PASSAGE GIVEN
┄┄┄┄┄┄┄┄┄┄

On Monday, the Big East and Big Ten announced the creation of the Dave Gavitt Tipoff Games, an early-season tribute to the Big East founder. The event, an eight-year deal beginning in 2015-16, will annually take place over four days and feature eight games between the two leagues during the first week of the college basketball season, according to a news release sent Monday morning. Each Big Ten team will participate at least four times.
Though matchups, announced each spring, will be decided based on relative competitive strength and not geographical location, the partnership nonetheless opens the door for Maryland to play Georgetown, a local rivalry that has not occurred since 2008 because of spats between the two athletic departments. After the Hoyas rebuffed Maryland’s efforts to reestablish a home-and-home men’s basketball series two years ago, Terrapins Athletic Director Kevin Anderson decided against scheduling Georgetown in any other sport until the situation was resolved.

┄┄┄┄┄┄┄┄┄┄

MATERIAL PROVIDED
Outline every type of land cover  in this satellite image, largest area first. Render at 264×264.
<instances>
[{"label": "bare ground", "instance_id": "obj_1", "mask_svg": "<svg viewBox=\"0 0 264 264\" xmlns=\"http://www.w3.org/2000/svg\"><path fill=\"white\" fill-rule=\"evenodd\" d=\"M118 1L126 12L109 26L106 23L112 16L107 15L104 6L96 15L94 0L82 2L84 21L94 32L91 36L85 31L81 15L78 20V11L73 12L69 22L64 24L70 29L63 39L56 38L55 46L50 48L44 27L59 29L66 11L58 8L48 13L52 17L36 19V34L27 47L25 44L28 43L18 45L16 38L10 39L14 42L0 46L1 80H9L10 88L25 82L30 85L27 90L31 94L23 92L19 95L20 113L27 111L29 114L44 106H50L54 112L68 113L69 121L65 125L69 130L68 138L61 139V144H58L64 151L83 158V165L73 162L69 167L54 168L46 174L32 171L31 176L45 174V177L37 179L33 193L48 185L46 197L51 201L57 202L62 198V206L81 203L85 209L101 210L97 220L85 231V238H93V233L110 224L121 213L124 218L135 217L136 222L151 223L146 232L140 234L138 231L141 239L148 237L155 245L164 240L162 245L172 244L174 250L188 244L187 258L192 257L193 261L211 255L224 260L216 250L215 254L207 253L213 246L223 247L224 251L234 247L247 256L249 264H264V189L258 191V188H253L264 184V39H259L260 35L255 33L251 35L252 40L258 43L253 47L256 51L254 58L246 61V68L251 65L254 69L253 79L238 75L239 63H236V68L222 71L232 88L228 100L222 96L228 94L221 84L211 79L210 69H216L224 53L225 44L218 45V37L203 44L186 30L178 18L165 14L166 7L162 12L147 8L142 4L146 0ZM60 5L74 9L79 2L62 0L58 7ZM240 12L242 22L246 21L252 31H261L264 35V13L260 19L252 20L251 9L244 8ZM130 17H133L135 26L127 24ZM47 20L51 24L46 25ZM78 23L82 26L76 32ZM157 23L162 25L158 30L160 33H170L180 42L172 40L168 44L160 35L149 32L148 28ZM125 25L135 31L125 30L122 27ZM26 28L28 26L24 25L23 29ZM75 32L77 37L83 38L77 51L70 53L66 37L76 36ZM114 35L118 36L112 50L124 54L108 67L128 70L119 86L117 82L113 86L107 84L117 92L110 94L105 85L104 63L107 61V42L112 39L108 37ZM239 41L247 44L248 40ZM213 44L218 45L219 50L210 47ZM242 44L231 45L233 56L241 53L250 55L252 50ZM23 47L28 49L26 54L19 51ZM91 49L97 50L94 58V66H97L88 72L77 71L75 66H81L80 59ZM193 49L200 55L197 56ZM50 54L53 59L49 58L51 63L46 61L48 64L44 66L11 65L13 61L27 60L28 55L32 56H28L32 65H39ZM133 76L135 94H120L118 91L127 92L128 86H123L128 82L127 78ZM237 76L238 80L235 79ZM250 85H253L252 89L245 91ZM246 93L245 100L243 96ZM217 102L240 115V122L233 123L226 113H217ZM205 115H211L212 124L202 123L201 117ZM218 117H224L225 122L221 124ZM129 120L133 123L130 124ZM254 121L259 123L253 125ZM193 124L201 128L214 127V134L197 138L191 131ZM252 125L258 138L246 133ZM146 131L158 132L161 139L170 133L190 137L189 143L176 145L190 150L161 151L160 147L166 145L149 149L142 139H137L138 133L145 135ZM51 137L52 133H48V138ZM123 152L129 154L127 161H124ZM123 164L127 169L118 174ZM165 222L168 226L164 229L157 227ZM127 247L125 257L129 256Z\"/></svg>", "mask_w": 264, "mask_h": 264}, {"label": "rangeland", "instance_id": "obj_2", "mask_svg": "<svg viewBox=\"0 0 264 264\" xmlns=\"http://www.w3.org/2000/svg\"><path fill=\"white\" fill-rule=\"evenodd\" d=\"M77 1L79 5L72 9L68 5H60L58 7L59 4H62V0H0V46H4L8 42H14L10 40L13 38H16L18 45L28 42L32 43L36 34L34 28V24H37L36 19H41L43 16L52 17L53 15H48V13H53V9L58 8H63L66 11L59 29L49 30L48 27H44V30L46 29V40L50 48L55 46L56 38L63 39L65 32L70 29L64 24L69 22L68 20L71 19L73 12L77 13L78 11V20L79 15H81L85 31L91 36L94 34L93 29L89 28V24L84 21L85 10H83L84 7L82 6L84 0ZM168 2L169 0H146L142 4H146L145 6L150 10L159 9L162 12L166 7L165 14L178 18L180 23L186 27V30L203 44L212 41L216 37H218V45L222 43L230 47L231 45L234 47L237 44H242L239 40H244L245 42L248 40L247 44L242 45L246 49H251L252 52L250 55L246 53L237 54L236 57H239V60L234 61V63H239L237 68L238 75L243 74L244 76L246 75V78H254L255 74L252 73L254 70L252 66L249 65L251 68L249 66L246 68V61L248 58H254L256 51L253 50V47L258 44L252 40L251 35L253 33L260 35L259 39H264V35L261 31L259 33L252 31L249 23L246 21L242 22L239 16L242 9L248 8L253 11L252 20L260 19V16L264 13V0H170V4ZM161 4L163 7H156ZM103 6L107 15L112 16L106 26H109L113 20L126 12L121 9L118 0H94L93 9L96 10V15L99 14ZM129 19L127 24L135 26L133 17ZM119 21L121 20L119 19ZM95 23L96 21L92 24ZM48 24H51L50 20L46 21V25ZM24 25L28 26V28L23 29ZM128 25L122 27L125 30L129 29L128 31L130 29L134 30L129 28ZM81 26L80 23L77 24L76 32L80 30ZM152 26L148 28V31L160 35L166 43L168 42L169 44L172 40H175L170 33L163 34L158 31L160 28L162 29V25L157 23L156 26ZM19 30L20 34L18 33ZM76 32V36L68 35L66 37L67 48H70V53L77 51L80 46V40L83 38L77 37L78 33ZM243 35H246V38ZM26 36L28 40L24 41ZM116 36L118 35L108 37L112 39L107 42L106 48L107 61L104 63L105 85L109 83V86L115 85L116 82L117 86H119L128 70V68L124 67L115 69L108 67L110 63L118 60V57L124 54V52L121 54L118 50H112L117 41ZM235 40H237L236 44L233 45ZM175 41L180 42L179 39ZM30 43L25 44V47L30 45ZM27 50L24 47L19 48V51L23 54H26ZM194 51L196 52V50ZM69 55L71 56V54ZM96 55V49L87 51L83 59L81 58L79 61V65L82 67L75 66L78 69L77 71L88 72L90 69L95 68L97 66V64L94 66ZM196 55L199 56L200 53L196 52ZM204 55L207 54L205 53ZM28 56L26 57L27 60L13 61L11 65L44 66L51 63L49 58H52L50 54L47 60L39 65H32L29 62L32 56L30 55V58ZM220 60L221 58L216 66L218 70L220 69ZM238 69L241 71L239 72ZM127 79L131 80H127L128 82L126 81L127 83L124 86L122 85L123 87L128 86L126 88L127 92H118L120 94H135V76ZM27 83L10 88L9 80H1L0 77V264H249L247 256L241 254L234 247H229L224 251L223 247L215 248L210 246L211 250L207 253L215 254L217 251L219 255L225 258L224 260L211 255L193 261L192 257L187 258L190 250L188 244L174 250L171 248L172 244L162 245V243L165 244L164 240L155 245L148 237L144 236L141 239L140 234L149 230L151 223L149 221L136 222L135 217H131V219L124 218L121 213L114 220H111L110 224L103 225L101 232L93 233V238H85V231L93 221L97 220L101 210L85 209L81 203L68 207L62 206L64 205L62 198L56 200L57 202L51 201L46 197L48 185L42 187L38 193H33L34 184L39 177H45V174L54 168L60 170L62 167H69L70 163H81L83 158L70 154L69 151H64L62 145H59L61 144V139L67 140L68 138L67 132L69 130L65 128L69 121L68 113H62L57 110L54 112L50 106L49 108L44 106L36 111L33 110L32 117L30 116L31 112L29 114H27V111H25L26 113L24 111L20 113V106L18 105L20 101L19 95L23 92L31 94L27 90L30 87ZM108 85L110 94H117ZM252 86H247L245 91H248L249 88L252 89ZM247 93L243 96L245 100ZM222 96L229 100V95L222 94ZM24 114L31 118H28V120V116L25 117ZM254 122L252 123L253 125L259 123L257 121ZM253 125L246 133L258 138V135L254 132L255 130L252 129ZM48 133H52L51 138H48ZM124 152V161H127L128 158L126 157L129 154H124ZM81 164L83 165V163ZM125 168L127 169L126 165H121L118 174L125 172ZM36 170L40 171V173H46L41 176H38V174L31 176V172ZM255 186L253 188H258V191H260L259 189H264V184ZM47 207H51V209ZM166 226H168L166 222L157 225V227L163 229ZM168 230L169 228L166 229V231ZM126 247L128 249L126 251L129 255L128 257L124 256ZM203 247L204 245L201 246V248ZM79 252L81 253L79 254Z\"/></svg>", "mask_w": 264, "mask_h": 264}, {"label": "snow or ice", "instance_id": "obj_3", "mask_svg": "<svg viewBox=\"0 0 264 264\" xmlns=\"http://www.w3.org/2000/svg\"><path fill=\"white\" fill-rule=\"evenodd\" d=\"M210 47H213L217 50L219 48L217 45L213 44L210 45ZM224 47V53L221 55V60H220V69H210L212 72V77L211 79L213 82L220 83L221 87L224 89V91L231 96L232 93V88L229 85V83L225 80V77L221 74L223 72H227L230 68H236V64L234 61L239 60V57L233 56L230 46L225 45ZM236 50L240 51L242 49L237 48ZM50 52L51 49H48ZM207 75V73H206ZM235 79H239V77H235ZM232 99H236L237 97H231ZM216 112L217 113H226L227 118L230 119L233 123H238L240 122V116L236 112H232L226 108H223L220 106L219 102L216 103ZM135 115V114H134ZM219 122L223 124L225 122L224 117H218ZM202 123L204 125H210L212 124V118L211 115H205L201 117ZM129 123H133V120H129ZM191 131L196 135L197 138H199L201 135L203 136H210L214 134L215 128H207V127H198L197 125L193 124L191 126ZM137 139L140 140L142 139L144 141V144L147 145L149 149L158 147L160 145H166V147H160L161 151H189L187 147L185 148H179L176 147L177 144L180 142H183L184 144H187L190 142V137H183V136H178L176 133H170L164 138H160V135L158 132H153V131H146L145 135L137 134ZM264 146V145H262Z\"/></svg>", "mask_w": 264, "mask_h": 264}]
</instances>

┄┄┄┄┄┄┄┄┄┄

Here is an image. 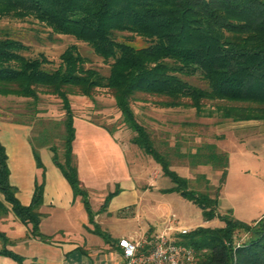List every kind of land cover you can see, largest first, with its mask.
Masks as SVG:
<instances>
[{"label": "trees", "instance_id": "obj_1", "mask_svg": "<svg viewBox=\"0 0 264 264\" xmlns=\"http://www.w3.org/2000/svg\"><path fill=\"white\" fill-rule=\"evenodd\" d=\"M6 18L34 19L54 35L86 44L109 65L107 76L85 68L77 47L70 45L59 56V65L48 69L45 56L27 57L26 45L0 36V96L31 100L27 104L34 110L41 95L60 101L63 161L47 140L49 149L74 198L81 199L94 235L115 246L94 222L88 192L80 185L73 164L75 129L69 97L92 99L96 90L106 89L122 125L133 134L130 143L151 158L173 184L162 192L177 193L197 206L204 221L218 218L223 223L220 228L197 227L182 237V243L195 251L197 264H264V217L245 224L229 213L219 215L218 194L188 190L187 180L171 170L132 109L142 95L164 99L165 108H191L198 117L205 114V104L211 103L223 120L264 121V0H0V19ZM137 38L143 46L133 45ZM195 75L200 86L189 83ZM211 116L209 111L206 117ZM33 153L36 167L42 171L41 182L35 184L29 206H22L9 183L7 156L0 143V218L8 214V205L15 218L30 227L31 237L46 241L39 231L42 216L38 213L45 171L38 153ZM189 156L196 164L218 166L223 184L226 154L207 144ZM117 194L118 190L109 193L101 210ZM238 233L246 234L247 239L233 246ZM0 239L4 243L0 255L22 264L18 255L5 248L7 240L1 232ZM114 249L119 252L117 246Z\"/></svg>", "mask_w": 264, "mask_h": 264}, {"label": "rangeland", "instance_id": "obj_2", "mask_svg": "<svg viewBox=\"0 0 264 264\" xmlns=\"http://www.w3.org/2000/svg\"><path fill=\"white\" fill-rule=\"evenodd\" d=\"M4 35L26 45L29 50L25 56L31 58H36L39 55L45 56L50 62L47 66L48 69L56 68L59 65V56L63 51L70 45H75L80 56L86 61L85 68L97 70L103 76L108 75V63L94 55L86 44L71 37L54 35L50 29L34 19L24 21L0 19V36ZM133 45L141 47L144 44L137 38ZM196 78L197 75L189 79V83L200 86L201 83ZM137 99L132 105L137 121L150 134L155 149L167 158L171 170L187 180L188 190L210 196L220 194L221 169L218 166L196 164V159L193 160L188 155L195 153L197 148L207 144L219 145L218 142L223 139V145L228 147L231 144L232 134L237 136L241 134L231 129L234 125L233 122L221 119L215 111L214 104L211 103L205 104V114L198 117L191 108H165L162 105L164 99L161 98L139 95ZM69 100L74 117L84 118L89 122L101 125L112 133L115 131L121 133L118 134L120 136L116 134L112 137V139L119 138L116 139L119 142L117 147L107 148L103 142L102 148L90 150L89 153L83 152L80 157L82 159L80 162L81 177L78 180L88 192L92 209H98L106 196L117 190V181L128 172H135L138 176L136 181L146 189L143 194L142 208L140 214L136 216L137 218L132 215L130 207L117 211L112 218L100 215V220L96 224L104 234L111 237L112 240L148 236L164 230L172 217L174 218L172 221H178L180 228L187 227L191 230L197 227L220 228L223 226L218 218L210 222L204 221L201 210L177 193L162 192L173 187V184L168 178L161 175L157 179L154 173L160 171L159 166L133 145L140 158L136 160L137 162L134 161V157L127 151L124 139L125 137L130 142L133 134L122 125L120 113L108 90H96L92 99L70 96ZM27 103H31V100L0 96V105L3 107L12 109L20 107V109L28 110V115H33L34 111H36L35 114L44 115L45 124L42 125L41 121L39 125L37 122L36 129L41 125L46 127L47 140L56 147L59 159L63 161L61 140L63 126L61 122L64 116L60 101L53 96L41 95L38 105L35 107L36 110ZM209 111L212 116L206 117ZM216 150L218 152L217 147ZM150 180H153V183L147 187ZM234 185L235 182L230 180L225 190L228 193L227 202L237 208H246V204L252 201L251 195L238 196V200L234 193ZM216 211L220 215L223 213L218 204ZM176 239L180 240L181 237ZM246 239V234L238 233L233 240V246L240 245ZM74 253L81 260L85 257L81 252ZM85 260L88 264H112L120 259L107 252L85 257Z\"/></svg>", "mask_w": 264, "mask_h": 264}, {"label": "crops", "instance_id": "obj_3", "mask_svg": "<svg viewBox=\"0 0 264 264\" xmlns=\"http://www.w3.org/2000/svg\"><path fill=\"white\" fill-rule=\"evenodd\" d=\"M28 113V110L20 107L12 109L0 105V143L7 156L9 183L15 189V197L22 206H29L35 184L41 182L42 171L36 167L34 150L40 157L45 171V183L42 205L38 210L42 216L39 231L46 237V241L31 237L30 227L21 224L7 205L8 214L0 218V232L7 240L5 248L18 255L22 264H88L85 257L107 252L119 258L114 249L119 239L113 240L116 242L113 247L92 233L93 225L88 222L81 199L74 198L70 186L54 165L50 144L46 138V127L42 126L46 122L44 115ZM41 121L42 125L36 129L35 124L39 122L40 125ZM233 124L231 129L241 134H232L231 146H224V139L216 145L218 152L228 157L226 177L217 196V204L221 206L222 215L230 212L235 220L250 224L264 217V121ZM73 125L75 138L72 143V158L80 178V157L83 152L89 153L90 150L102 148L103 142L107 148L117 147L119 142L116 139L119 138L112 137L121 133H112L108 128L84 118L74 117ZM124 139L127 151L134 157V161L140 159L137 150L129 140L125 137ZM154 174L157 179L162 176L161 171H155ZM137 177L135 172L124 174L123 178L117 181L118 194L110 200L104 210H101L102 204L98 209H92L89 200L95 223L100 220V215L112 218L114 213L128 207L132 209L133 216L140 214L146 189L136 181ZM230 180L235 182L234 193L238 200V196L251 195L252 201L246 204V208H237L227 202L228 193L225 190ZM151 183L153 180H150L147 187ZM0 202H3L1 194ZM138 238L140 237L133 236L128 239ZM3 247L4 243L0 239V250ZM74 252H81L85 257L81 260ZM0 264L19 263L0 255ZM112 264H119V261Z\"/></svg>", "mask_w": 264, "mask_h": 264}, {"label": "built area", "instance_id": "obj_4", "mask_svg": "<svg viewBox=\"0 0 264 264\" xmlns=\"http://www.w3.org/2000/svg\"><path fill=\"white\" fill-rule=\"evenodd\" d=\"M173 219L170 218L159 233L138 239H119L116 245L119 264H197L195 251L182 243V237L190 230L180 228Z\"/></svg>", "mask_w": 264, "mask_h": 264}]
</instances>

┄┄┄┄┄┄┄┄┄┄

STATED EXERCISE
Carry on the article about the Dave Gavitt Tipoff Games from its last sentence. The material comes from a separate source and has no connection to the article.

OUTPUT BELOW
“We think that across the board, if we’re going to play people — particularly somebody in our own region — they should be able and willing to play us in everything,” Anderson told colleague Liz Clarke in 2012. “If we could sit down and talk about it, and have a good dialogue, we’re more than happy to pursue other avenues. But we want to play Georgetown in all sports.
“Both teams have a great basketball history. We’re both right there. Everybody benefits in this. I can’t see any kind of losing scenario.”
The two sides had been in talks, with Anderson calling it a “serious conversation,” until Georgetown Athletic Director Lee Reed later commented, “It’s inappropriate to prematurely blow this out of proportion.”
Even without Georgetown-Maryland, the Big East-Big Ten series could still tap into location-based rivalries such as Wisconsin-Marquette, Nebraska-Creighton, Ohio State-Xavier, Indiana-Butler or even Rutgers-Seton Hall/St. Johns.
“Many schools choose to kind of ease into the season with their choice of opponents,” Big East Commissioner Val Ackerman told SI.com. “This one will really force our schools and coaches to get ready really quickly because there will be some tough matchups.”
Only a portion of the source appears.